#### Exercise details:
Taking the line with "seconde) mesurent la" as the first, copy every line through the end of the records below exactly. Do not include pictures.
※ ※ ※
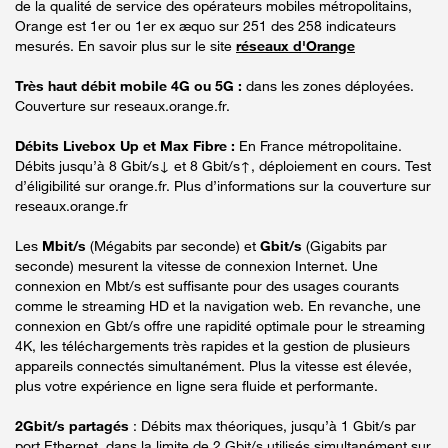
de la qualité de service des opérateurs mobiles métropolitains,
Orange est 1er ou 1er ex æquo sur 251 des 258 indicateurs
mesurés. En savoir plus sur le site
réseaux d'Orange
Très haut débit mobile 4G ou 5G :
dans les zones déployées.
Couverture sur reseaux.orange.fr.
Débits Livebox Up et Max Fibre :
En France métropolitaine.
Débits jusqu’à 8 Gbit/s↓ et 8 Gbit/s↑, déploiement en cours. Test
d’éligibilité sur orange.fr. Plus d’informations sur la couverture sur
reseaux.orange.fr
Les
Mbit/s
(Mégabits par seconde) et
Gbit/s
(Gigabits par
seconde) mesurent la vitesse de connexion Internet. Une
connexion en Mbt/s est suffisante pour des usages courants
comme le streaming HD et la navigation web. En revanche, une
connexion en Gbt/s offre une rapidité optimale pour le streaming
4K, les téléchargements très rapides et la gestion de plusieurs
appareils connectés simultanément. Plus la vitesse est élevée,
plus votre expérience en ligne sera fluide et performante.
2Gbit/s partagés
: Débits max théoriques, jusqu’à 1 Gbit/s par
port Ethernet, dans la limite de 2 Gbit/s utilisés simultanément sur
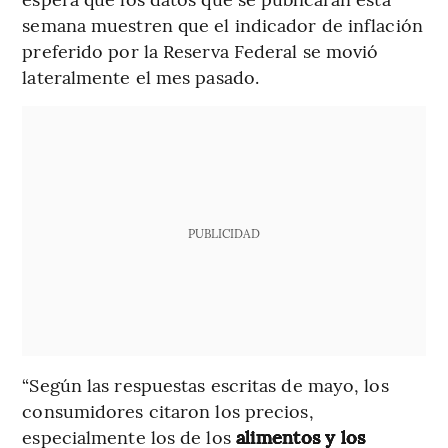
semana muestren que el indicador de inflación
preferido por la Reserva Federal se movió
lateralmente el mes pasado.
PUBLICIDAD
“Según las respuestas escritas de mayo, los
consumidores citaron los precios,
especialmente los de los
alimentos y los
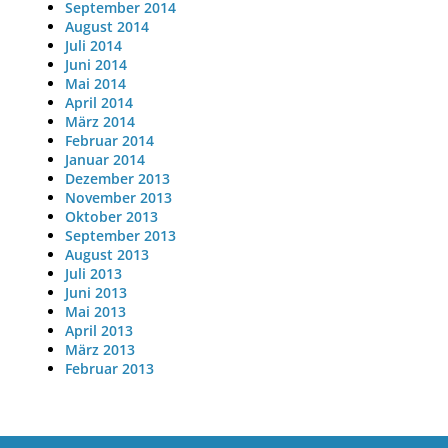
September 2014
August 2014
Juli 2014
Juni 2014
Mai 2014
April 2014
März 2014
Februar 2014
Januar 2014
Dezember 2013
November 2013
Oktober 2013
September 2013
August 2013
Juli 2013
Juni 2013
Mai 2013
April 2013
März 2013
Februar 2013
※ ※ ※
#### Answer to this exercise:
seconde) mesurent la vitesse de connexion Internet. Une
connexion en Mbt/s est suffisante pour des usages courants
comme le streaming HD et la navigation web. En revanche, une
connexion en Gbt/s offre une rapidité optimale pour le streaming
4K, les téléchargements très rapides et la gestion de plusieurs
appareils connectés simultanément. Plus la vitesse est élevée,
plus votre expérience en ligne sera fluide et performante.
2Gbit/s partagés
: Débits max théoriques, jusqu’à 1 Gbit/s par
port Ethernet, dans la limite de 2 Gbit/s utilisés simultanément sur
semana muestren que el indicador de inflación
preferido por la Reserva Federal se movió
lateralmente el mes pasado.
PUBLICIDAD
“Según las respuestas escritas de mayo, los
consumidores citaron los precios,
especialmente los de los
alimentos y los
September 2014
August 2014
Juli 2014
Juni 2014
Mai 2014
April 2014
März 2014
Februar 2014
Januar 2014
Dezember 2013
November 2013
Oktober 2013
September 2013
August 2013
Juli 2013
Juni 2013
Mai 2013
April 2013
März 2013
Februar 2013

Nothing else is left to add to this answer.